WHAT THIS TASK INVOLVES ▸ Go through the material below line by line and count those containing "lines". Write the count and nothing more.

SOURCE MATERIAL ▸

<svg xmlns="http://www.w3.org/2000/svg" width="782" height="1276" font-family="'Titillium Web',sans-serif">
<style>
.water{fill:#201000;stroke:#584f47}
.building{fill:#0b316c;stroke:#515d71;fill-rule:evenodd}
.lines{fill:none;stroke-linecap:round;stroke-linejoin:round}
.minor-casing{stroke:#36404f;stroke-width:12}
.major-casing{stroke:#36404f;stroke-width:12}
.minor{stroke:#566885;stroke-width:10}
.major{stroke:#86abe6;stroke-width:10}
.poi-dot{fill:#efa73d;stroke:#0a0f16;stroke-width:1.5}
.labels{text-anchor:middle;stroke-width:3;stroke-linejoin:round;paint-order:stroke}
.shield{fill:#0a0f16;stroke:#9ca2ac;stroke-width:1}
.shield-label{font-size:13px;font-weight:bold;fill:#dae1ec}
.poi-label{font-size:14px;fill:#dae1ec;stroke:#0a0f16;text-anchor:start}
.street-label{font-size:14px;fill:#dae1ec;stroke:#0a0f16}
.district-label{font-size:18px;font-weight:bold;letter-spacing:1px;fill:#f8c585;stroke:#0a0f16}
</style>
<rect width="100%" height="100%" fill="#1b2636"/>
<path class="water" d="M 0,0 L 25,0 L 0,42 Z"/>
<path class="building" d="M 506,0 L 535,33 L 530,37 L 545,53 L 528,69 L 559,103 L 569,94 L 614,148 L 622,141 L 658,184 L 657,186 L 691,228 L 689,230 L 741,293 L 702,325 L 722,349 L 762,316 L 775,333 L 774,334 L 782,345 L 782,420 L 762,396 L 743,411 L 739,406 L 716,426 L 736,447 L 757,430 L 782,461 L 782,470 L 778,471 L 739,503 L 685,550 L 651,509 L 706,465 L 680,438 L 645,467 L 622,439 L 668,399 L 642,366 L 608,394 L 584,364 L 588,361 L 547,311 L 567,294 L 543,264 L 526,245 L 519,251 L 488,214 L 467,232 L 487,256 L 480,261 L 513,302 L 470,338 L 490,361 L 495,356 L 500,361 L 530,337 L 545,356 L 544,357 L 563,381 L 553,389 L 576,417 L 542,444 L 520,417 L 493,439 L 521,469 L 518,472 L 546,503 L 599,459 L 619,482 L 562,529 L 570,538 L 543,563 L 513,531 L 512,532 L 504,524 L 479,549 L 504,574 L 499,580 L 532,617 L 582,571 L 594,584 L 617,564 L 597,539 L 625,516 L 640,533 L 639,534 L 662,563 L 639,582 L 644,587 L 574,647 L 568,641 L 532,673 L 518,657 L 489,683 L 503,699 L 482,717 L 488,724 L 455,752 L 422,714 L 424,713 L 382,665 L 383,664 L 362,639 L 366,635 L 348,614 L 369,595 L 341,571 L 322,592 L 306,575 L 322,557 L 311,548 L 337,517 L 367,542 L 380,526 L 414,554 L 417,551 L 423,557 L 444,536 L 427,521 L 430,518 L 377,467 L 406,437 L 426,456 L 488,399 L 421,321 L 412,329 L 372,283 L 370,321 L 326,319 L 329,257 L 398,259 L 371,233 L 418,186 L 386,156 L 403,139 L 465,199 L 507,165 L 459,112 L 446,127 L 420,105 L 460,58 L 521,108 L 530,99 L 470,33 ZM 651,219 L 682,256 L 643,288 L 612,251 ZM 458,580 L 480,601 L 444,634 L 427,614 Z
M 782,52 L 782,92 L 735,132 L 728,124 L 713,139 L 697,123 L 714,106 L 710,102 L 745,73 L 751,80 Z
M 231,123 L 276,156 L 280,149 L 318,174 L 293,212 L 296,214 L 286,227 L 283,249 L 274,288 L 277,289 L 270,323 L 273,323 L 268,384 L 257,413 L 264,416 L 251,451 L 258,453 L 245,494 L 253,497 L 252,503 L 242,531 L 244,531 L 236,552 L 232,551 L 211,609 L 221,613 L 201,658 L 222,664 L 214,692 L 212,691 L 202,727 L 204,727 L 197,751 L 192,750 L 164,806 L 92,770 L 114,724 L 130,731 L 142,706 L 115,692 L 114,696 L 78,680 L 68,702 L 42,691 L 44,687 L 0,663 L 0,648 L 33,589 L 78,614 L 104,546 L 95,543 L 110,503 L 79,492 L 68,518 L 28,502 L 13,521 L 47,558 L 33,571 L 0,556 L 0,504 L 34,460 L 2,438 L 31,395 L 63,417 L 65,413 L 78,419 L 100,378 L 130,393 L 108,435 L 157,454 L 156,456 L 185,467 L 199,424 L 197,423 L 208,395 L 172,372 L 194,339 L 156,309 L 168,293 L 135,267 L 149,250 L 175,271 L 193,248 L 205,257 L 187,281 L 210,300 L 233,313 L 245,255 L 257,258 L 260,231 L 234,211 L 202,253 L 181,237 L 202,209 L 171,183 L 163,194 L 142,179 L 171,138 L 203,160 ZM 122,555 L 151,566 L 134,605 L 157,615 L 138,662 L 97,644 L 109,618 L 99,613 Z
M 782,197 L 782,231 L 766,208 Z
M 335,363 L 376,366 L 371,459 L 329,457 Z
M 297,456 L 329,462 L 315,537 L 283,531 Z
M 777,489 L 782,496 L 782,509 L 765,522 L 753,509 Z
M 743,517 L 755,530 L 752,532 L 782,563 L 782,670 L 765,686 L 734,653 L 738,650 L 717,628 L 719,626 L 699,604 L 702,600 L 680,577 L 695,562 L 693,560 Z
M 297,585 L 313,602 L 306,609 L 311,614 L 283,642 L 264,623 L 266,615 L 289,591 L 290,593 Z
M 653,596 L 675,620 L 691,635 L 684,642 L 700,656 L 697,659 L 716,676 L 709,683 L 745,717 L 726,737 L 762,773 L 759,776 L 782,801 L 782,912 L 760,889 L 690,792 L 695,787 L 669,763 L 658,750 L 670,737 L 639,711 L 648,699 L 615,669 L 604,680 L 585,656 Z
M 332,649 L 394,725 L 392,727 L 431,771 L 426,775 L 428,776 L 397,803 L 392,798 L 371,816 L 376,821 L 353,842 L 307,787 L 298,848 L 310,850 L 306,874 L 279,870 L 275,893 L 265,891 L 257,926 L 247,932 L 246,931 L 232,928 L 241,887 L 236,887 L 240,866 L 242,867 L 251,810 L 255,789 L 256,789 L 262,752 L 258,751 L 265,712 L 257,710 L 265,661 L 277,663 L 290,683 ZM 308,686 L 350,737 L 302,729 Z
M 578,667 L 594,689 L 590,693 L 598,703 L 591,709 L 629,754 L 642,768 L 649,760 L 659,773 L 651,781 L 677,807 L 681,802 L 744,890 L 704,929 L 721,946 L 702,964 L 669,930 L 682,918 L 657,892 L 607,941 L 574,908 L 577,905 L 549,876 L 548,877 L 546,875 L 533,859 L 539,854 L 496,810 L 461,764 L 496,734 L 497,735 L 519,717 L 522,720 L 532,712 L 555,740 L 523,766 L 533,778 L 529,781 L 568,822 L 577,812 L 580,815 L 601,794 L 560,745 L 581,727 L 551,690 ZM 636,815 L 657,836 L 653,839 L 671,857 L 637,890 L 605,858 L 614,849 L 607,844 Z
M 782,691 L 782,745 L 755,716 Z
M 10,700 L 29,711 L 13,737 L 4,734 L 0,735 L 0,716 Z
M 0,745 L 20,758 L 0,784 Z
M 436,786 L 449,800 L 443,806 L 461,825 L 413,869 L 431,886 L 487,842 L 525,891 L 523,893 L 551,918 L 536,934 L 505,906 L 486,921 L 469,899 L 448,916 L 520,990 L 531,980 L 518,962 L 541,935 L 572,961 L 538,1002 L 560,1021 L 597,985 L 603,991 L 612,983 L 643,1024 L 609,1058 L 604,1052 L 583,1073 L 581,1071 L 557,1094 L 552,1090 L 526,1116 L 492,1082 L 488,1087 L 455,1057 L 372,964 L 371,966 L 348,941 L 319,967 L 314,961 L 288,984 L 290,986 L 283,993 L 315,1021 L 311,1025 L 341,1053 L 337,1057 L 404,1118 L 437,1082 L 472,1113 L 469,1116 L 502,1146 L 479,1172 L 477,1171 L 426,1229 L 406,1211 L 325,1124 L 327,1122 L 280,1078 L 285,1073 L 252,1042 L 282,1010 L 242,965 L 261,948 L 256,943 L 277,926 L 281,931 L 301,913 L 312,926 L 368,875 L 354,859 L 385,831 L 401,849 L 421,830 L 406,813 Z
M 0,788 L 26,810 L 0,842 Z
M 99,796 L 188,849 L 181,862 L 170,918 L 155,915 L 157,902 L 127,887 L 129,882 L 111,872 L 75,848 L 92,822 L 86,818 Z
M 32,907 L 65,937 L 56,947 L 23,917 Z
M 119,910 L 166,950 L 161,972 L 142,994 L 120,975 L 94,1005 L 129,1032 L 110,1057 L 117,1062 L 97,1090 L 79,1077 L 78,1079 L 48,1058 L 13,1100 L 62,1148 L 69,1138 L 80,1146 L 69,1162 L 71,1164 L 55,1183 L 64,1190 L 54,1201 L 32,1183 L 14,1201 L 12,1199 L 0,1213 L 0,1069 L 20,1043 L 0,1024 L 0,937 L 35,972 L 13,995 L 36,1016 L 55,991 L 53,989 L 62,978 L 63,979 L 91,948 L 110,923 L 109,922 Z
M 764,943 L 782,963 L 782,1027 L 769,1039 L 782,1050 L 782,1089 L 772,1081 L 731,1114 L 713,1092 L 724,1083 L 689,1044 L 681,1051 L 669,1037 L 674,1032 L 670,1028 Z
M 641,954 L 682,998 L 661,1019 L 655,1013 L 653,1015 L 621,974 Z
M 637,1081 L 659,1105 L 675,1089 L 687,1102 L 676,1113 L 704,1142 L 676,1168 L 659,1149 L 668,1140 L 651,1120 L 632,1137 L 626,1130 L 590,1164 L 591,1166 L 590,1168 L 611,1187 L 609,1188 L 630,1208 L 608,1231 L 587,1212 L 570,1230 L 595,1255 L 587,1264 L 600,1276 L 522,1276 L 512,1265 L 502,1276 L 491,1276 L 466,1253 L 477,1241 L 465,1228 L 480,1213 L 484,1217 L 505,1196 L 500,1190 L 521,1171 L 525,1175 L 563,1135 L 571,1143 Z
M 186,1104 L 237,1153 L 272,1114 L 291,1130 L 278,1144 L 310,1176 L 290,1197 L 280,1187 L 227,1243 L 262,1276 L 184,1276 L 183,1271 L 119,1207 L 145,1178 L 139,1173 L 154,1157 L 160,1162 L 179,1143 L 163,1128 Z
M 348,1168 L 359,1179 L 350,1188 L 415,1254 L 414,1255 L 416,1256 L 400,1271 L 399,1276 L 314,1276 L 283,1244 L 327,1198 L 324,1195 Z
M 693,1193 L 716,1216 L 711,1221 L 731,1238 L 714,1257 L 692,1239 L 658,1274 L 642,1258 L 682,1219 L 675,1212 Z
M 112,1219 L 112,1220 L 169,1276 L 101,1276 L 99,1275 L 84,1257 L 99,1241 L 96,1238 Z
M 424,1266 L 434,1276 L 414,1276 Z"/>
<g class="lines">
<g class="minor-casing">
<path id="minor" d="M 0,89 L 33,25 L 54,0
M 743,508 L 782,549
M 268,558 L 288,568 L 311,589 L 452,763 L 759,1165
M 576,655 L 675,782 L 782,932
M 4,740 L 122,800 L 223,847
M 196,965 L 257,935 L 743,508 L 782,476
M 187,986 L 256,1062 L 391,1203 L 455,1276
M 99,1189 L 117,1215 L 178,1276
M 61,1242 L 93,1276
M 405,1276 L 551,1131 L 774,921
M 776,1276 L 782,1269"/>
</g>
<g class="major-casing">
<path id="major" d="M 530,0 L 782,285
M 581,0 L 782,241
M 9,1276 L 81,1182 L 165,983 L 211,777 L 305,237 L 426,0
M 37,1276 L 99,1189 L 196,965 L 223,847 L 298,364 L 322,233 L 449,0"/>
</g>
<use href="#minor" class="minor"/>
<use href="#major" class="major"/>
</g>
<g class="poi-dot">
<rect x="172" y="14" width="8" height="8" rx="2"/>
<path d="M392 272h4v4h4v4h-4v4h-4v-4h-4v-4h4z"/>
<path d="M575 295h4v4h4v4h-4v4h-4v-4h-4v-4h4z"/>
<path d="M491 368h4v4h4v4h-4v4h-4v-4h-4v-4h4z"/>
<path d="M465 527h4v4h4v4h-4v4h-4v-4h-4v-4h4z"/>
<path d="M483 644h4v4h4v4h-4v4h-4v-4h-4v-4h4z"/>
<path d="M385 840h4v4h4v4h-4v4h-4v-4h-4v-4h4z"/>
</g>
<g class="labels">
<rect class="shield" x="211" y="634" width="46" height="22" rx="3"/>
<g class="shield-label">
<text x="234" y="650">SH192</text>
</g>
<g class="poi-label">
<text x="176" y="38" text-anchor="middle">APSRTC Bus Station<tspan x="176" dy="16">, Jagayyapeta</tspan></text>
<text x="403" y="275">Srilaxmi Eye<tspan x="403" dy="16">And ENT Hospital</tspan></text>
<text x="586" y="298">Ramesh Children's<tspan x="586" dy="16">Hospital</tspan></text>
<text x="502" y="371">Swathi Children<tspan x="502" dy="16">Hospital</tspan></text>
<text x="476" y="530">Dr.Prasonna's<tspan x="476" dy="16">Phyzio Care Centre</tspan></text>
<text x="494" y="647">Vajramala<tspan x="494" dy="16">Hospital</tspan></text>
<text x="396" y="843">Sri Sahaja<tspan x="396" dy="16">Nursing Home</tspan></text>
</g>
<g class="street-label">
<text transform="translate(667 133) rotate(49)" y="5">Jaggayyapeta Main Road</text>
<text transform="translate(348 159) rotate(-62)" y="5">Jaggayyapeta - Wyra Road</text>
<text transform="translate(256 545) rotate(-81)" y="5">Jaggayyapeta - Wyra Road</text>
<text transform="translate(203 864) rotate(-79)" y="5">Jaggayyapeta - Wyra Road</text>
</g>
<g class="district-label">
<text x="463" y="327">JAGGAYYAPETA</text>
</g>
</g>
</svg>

EXERCISE ANSWER ▸ 2